Ninguém entendeu de imediato, como assim "por quê?" foi a cara que todos fizeram. O Caio, paciente, respondeu:
-Pra gente continuar com a sequência de combate.
-Pra quê? - Inquiriu Felizardo. -Essa sequência de combate vai terminar com um dragão ferido e furioso e quatro aventureiros esperando pra serem consumidos pelo seu sopro flamejante. Esse curso de ação ruma de maneira inexorável em direção à tragédia. Nesse instante em que eu me rendo à inação, porém, eu tenho controle sobre, não apenas o meu próprio destino, mas também sobre o dos meus companheiros e do próprio dragão. Se analisarmos profundamente, quem somos nós? Um bárbaro sulista, uma aprendiz de mago que cresceu no luxo, um facínora vil roendo os ossos da vida, um defensor da ordem e da justiça, e o meu personagem, um guerreiro comum com anseios de fama e de fortuna. E o dragão? Ele tem, não apenas a prerrogativa e o poder de nos obliterar, mas também pode-se dizer que tem o direito. Nós invadimos a caverna onde ele vive. Nós o atacamos à primeira vista. Ele é uma criatura ancestral de poder imensurável e nós? Mesmo que os ventos do acaso impulsionem nossos dados à uma vitória, nós a merecemos? Nós merecemos matar esse dragão que, pelo tamanho, é um adulto de, o quê? Uns quinhentos anos? Essa besta magnífica, com asas grandes como casas, oculta no subsolo embora pudesse devorar vilas inteiras e incendiar grandes cidades e nós invadimos a morada dela e a atacamos de maneira impensada? Por quê? Por quê? Qual o sentido dessa matança?

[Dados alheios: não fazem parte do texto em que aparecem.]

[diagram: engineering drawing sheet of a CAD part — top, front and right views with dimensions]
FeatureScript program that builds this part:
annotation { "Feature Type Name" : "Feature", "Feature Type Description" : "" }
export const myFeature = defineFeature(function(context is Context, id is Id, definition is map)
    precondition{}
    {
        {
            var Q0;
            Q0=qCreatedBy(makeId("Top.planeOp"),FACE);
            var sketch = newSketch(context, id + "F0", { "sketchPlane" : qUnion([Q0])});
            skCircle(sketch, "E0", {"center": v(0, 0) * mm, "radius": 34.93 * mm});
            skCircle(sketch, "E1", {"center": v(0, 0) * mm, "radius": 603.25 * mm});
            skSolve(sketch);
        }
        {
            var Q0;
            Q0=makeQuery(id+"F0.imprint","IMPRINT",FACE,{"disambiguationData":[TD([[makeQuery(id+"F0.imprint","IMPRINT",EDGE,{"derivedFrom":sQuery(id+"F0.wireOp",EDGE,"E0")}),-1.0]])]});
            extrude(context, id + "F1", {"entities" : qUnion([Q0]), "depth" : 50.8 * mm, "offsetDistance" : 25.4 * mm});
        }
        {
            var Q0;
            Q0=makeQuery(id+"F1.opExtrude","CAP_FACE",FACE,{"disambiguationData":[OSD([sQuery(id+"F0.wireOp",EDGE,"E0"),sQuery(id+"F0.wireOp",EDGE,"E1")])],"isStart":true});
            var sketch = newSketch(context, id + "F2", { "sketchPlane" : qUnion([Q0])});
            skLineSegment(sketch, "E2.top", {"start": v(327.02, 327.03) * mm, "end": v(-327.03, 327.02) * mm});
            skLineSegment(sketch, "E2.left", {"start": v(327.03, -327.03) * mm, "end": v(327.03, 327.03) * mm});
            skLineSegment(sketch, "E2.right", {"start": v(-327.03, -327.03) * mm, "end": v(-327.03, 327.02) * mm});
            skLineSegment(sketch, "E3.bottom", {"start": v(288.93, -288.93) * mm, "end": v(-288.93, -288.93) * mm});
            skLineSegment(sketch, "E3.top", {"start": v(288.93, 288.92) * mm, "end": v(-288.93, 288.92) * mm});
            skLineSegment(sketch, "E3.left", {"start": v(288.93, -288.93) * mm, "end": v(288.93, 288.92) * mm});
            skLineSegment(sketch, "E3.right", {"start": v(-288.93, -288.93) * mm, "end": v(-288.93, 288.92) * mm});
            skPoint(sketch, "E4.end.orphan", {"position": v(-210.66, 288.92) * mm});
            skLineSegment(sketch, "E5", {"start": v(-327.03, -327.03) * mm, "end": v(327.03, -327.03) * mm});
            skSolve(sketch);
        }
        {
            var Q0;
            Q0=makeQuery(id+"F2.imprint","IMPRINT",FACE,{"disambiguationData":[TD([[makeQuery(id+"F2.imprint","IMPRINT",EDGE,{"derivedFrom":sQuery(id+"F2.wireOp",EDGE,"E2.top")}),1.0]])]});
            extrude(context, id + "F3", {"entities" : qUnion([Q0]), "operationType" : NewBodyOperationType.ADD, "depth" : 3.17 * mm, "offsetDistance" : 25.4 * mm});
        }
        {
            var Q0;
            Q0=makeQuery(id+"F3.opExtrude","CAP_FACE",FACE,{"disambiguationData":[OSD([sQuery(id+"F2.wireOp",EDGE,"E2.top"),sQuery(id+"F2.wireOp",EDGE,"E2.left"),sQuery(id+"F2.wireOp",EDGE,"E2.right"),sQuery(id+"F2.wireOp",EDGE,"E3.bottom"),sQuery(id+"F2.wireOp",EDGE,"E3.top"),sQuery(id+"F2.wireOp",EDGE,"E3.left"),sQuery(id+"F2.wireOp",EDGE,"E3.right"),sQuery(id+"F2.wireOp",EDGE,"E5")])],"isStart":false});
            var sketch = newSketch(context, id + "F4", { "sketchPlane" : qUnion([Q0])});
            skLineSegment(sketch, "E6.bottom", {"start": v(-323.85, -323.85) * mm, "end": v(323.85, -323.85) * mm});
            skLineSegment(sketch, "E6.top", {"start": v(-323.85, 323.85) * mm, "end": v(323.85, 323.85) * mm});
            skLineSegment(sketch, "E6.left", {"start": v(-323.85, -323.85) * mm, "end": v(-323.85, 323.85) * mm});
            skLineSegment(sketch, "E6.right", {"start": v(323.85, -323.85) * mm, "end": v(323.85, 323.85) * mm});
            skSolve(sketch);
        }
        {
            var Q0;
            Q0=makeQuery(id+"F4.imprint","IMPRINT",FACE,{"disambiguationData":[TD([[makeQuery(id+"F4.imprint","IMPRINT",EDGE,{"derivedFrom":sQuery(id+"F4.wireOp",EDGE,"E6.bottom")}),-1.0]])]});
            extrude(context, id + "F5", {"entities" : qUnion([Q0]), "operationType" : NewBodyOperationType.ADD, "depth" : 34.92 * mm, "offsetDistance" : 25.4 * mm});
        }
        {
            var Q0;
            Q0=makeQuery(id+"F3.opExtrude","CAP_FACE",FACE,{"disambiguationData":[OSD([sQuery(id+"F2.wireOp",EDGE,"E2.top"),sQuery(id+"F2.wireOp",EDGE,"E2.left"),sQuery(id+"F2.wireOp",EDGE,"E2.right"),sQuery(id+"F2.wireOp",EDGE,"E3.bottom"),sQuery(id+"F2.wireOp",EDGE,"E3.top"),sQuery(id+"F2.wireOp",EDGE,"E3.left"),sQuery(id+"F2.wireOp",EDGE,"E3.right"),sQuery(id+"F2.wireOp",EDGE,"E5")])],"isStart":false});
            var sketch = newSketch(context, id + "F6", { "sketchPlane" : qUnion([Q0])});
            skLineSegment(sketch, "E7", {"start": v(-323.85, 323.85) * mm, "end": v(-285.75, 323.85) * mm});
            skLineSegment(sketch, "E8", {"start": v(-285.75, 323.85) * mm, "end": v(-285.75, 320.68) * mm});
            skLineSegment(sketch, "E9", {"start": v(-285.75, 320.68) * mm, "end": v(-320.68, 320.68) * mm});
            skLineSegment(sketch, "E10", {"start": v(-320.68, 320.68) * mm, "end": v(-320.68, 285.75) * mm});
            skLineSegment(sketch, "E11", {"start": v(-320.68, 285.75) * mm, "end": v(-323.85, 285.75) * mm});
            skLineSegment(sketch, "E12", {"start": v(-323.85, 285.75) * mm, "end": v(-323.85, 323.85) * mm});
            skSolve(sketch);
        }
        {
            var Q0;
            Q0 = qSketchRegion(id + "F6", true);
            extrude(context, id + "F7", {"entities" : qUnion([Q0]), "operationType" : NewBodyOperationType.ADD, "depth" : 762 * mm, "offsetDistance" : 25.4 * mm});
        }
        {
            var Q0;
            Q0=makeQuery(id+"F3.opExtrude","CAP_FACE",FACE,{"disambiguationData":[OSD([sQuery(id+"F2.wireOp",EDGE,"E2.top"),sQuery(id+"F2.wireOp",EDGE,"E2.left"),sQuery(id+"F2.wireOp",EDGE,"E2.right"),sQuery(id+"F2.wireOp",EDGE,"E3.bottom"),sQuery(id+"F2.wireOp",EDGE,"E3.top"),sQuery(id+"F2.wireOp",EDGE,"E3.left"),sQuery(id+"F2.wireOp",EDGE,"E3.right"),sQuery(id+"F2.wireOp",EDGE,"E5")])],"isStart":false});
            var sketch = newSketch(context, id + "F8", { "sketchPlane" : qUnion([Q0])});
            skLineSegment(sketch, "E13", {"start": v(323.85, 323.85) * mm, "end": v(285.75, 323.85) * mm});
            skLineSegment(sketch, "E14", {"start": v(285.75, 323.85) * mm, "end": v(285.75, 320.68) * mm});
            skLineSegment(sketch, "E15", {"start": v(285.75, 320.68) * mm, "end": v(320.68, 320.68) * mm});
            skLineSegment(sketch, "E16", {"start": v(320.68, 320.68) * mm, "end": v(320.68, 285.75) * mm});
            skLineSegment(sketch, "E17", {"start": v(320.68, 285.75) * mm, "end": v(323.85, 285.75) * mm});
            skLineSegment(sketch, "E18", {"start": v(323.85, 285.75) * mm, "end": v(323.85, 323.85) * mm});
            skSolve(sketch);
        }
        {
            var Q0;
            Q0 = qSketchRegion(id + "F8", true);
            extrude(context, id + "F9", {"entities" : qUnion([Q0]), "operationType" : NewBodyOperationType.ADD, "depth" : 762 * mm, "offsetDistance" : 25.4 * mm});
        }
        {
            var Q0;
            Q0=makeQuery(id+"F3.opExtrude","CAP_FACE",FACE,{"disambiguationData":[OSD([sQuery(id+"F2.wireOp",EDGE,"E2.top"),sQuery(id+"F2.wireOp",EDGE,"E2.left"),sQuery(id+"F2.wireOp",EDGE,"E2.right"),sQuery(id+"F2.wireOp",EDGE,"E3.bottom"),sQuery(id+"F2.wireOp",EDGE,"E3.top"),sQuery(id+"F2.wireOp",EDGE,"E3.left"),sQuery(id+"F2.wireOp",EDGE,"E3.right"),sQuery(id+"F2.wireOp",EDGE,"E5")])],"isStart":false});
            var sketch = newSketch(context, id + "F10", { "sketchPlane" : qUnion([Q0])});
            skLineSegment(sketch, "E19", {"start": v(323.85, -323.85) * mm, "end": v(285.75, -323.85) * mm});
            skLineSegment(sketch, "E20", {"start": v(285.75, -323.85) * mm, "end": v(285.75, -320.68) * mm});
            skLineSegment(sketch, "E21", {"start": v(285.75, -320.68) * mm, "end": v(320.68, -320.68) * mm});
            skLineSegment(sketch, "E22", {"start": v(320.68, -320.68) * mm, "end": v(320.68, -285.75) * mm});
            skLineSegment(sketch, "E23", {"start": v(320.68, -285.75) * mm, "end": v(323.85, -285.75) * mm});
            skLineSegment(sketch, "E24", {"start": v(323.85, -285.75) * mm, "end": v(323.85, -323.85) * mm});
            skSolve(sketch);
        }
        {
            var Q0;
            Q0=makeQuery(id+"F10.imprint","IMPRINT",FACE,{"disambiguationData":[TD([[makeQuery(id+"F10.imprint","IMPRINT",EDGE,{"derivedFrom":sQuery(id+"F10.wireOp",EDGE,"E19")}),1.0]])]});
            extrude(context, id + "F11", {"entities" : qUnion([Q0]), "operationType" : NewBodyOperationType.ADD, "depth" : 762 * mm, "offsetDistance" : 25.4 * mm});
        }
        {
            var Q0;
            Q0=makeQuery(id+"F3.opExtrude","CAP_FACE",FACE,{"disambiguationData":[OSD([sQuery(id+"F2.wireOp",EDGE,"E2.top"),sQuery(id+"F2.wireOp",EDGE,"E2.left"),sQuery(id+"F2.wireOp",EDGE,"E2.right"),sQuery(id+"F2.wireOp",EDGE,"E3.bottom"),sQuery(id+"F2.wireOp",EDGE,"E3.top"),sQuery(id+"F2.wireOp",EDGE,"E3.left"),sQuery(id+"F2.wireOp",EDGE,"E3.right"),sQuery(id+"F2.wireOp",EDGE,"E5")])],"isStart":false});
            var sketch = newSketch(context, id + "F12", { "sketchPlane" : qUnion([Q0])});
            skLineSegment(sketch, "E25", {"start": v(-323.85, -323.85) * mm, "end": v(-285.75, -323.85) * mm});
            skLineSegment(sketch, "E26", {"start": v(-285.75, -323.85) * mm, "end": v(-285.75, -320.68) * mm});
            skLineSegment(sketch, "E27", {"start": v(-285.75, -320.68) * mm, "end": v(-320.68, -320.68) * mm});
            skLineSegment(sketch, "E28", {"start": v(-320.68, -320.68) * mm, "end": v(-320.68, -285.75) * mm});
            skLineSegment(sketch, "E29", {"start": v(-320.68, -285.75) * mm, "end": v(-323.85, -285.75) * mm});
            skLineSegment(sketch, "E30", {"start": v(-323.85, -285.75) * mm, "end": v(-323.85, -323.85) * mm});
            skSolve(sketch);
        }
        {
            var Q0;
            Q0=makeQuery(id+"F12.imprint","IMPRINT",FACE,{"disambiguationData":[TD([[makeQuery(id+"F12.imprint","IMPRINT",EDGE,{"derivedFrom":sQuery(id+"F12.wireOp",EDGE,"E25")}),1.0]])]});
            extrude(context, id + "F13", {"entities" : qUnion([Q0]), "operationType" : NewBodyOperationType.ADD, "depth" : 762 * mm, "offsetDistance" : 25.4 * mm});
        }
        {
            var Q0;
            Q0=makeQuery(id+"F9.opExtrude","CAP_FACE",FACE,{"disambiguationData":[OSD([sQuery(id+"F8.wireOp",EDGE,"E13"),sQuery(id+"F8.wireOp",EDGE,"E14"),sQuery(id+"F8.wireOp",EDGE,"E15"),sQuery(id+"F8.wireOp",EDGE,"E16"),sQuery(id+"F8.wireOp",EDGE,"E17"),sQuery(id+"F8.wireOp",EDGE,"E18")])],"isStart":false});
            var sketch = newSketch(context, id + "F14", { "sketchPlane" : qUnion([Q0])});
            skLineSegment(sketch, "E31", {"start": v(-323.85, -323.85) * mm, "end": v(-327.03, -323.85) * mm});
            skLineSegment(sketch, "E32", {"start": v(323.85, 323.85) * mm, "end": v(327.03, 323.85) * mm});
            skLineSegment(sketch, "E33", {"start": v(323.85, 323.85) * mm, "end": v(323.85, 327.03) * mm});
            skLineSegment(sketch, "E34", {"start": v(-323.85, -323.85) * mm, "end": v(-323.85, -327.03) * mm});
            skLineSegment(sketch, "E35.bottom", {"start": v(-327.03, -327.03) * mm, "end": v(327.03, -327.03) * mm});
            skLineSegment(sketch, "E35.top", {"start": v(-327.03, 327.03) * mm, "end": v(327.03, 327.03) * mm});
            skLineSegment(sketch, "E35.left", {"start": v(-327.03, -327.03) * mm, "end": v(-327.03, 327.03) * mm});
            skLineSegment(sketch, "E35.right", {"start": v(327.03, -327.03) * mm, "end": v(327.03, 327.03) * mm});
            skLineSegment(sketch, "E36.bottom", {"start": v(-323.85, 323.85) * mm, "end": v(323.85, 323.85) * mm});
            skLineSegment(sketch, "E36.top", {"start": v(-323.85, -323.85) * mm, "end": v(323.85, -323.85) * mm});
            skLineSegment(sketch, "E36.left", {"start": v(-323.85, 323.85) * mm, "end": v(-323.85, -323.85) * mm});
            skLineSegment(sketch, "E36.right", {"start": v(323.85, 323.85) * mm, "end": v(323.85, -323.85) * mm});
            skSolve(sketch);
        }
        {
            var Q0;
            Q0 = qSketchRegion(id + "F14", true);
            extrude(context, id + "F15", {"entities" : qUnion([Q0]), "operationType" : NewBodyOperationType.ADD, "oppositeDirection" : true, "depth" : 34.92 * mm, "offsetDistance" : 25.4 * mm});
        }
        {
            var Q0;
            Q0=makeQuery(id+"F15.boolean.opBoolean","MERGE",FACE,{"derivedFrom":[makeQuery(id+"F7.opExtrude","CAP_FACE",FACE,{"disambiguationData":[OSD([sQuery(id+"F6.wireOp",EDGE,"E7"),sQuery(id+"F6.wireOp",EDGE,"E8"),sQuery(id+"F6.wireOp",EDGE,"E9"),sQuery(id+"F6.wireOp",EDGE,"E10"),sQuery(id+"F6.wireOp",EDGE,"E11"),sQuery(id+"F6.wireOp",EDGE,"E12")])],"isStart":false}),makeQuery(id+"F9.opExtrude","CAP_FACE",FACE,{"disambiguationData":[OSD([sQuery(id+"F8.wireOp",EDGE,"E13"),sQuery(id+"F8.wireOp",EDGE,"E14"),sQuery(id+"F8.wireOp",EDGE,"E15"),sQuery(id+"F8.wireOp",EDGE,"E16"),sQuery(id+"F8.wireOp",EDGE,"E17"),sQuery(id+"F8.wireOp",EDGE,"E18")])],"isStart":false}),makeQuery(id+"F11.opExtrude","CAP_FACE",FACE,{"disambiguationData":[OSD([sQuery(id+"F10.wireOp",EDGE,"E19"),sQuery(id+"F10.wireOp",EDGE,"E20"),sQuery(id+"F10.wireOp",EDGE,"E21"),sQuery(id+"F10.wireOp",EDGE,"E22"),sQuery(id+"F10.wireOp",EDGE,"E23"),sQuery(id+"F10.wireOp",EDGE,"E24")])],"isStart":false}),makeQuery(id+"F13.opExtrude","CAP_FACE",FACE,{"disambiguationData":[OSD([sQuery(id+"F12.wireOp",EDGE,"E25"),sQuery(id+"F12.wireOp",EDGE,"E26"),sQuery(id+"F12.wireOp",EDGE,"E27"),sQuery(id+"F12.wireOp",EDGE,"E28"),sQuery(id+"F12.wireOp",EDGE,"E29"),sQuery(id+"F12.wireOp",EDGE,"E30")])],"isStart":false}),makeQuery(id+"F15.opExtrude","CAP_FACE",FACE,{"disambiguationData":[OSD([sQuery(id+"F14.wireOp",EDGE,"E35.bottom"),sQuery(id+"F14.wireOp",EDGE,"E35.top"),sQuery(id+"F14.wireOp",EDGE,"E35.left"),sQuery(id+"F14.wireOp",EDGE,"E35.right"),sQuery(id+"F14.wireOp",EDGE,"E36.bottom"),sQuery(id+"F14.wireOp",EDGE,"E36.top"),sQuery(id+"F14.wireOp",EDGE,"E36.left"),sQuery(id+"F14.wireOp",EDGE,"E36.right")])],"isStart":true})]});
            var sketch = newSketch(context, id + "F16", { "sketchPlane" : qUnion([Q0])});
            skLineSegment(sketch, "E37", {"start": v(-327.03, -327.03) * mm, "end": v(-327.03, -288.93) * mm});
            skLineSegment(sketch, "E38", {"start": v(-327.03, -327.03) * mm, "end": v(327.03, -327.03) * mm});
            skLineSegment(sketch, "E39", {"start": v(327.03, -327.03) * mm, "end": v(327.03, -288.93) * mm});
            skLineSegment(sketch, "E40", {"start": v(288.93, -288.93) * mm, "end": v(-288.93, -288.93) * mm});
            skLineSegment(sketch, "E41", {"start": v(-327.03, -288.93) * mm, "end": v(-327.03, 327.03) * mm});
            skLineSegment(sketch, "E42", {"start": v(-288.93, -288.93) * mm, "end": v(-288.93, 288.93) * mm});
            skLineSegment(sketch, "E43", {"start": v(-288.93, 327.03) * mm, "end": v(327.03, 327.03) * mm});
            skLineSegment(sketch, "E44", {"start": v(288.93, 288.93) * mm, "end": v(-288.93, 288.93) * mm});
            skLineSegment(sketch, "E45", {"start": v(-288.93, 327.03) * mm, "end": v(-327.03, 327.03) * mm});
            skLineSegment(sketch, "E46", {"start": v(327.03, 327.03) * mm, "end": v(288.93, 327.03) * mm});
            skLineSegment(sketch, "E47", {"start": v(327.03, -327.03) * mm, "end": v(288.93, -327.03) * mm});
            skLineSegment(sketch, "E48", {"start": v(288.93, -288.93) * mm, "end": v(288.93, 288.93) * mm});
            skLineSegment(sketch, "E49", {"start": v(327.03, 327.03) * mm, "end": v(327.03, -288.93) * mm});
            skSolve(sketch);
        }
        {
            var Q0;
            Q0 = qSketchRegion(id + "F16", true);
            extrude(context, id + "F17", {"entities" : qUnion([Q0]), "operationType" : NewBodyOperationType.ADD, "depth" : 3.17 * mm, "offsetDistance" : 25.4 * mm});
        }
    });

Todos estavam em silêncio olhando pro Felizardo, assim que ele terminou o discurso, olharam pro Caio, que parecia meio sem graça olhando pro seu caderno de anotações.
-Pô, Felizardo...
Mas o Felizardo mexeu a cabeça e jogou os dado de vinte e de doze faces sobre a mesa com algum desdém enquanto dizia:
-É tudo inútil e sem sentido.
Mas os dados rolaram fazendo barulho sobre o vidro da mesa e caíram com o vinte e o dez virados pra cima.
Todos olharam pra ele, que espiou o resultado da jogada espichando o pescoço, e então virou-se pro Caio, que disse:
-Vinte e seis... O dragão morreu.
Felizardo se levantou da cadeira e dançou gritando com os braços erguidos em triunfo. Sandro perguntou:
-Mas e a falta de sentido de tudo, a prerrogativa do monstro e tudo mais?
-Que se foda, brother, eu matei o dragão! Chupa, lagartão. Agora vamos ver esses tesouros, aí.
Ninguém sabe, de fato, como é bom jogar RPG até dar o golpe derradeiro em um monstro super-poderoso.